TAREA ASIGNADA A:
En el texto sobre Bernie Sanders, convierta en una lista breve el párrafo que empieza con "Más activo a nivel comunidad" y conserve sus datos principales.
TAREA ASIGNADA B:
Continúe el texto sobre Bernie Sanders a partir de su última oración.

TEXTO DEL DOCUMENTO:

________________

Parte de este revisionismo brota de la campaña para presidente de Bernie Sanders en 2016, un punto de inflexión en la historia reciente del Partido Demócrata y una resignificación de la percepción política de las bases más jóvenes de la corriente. Bernard Sanders nació en Brooklyn en 1941 y a fines de los 60’ se localizó definitivamente en Vermont. Atravesó su adolescencia y adultez circulando en grupos pacifistas, anti-bélicos, anti-Guerra de Vietnam y de ratones de bibliotecas, participando de tertulias literarias en donde se debatía desde los textos de Karl Marx hasta emitir ó no un panfleto opinando sobre la revolución sandinista.
Más activo a nivel comunidad que en una estricta rama universitaria ó tradicionalmente partidaria, se estableció como un activista abocado a conglomerar los desprendimientos de tendencia socialista del Partido Demócrata. Así pasó a formar parte del Liberty Union Party, compitiendo bajo ese sello en 1972 y 1974 a por una banca en el Senado, quedando bastante lejos de obtenerla. Posteriormente, entre los 70’ y los 80’, Sanders vió caer a Richard Nixon y ascender a Jimmy Carter mientras buscaba hacerse con la gobernación de Vermont, nuevamente quedando relegado por demócratas y republicanos. Finalmente, fue 1981, en pleno génesis de la administración Reagan, el año en que fue electo alcalde de Burlington. Ese cargo lo logró solo diez votos de diferencia por sobre su más próximo competidor. Posteriormente, en los 90’, logró una banca en la Cámara de Representantes, y desde 2007 oficia como Senador del Estado de Vermont.
Su nombre aparecería como un trending topic permanente en la política estadounidense cuando ejecutó su campaña presidencial del 16’, cuestionando férreamente al establishment de su partido, al conservadurismo disimulado de la maquinaria demócrata y a la inequidad que diferentes políticos integrantes de sus filas no solo habilitaban como cómplices, sino también como garantes. Los negociados privados, los conflictos de intereses y otros agentes que, presentes en las concepciones demócratas actuales, obstaculizaban una redistribución de la riqueza equitativa, fueron denunciados ferozmente por Sanders en campaña. Los cuestionamientos de su longeva edad para un cargo de tamaña presión, al borde de cumplir los 75 en pleno rally, y las dudas sobre su inexperiencia política, eran dardos que buscaban herir la reputación de una de las revelaciones políticas más intensas en las últimas décadas.

________________

Tareas de gráficos con respuesta breve
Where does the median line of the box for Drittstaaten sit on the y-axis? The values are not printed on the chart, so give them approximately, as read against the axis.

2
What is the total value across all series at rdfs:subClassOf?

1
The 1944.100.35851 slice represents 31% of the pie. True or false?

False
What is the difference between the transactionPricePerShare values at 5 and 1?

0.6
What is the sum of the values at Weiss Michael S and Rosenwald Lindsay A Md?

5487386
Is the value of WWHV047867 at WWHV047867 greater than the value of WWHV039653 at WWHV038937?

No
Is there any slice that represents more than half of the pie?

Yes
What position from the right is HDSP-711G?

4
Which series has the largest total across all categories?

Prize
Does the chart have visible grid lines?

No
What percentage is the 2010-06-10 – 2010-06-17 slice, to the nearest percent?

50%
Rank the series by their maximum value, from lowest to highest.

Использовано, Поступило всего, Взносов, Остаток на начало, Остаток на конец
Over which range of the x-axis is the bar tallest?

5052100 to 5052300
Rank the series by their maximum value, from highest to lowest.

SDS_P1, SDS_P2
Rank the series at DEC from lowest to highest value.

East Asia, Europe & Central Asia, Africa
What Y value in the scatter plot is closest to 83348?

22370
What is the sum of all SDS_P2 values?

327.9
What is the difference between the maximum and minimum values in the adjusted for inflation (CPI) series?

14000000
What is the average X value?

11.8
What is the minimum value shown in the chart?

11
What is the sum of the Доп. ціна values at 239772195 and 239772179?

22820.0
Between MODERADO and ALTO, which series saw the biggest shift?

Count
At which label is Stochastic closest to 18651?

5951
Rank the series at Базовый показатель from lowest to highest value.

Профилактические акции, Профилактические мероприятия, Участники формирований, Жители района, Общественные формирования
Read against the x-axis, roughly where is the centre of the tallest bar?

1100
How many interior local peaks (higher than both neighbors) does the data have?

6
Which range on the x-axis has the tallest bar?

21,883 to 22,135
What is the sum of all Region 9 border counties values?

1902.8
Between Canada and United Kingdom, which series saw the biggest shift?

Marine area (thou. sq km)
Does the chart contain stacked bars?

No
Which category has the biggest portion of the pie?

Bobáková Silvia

________________

RESPUESTA ESPERADA A:
- Fue un activista comunitario dedicado a reunir a los desprendimientos socialistas del Partido Demócrata, más que una figura universitaria o partidaria tradicional.
- Se unió al Liberty Union Party y con ese sello compitió en 1972 y 1974 por una banca en el Senado, sin acercarse a ganarla.
- Entre los 70' y los 80', mientras caía Nixon y ascendía Carter, buscó la gobernación de Vermont y volvió a quedar detrás de demócratas y republicanos.
- En 1981, al comienzo de la administración Reagan, fue electo alcalde de Burlington por solo diez votos de diferencia.
- En los 90' obtuvo una banca en la Cámara de Representantes.
- Desde 2007 es senador del estado de Vermont.

RESPUESTA ESPERADA B:
Pero a Sanders también lo perseguía algo más profundo al deterioro de la vejez y su ostracismo político hasta años recientes. Y eran su historial ideológico a la luz del votante promedio estadounidense. Una luna de miel en la Unión Soviética y publicaciones en la prensa de su afinidad con las revoluciones en Centroamérica durante los 80’ – las cuales cargaban con un fuerte mensaje anti-Estados Unidos – comenzaron a hacer transpirar a los jefes de su propio partido, frente a un electorado en gran parte alérgico al socialismo, y con un Trump estimulador del patriotismo más extremo (y a veces, burdo) en sus bases. El debate no era solo etario ó en base a currículums. Era si Sanders era ideológicamente viable para competir por la presidencia “del mundo libre”.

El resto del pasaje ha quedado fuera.